• **YOUR TASK**: From the items below, gather every line that contains the word "watch" and copy each one in full.

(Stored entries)
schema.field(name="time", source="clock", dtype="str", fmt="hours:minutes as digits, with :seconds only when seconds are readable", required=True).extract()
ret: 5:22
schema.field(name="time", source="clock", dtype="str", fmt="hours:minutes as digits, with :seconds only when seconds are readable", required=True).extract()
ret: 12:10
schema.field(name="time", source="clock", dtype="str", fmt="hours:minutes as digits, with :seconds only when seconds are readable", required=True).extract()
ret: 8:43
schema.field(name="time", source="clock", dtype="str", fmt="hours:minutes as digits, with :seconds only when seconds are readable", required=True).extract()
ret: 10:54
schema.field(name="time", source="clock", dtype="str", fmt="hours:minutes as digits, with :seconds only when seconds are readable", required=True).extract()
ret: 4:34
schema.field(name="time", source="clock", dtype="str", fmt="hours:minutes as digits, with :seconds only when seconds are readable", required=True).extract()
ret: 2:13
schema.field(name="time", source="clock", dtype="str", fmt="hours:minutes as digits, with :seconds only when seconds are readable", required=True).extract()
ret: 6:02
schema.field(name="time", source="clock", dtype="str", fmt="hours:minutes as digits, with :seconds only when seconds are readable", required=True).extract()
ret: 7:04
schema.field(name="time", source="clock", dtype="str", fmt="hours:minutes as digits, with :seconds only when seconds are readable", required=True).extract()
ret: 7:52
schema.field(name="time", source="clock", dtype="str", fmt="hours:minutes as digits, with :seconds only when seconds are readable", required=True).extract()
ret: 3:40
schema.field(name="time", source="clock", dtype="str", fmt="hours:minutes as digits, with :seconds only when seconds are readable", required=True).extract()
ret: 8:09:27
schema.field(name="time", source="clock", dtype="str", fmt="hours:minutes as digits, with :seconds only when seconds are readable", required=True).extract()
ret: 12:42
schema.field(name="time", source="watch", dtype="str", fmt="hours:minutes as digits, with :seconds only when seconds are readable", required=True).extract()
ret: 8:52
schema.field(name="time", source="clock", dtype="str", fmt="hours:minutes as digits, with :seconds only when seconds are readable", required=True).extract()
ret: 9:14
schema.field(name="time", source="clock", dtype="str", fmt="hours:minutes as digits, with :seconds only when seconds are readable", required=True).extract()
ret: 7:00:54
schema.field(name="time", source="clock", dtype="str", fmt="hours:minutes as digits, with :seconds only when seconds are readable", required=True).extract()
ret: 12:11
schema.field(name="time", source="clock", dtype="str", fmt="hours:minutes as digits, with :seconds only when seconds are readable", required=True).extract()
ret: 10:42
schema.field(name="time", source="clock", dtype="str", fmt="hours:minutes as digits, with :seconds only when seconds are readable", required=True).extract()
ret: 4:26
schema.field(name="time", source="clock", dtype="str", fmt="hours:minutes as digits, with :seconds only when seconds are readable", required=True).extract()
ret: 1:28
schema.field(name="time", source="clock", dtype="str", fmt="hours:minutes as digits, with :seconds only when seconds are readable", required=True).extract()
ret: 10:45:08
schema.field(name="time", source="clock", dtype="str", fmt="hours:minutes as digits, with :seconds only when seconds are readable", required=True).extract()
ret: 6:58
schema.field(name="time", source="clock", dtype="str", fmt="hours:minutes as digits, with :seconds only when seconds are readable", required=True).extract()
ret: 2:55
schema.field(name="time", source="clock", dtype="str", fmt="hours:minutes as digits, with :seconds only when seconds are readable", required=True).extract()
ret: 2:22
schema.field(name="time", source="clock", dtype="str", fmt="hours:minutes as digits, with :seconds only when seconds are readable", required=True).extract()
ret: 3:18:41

• **EXPECTED OUTPUT**:
schema.field(name="time", source="watch", dtype="str", fmt="hours:minutes as digits, with :seconds only when seconds are readable", required=True).extract()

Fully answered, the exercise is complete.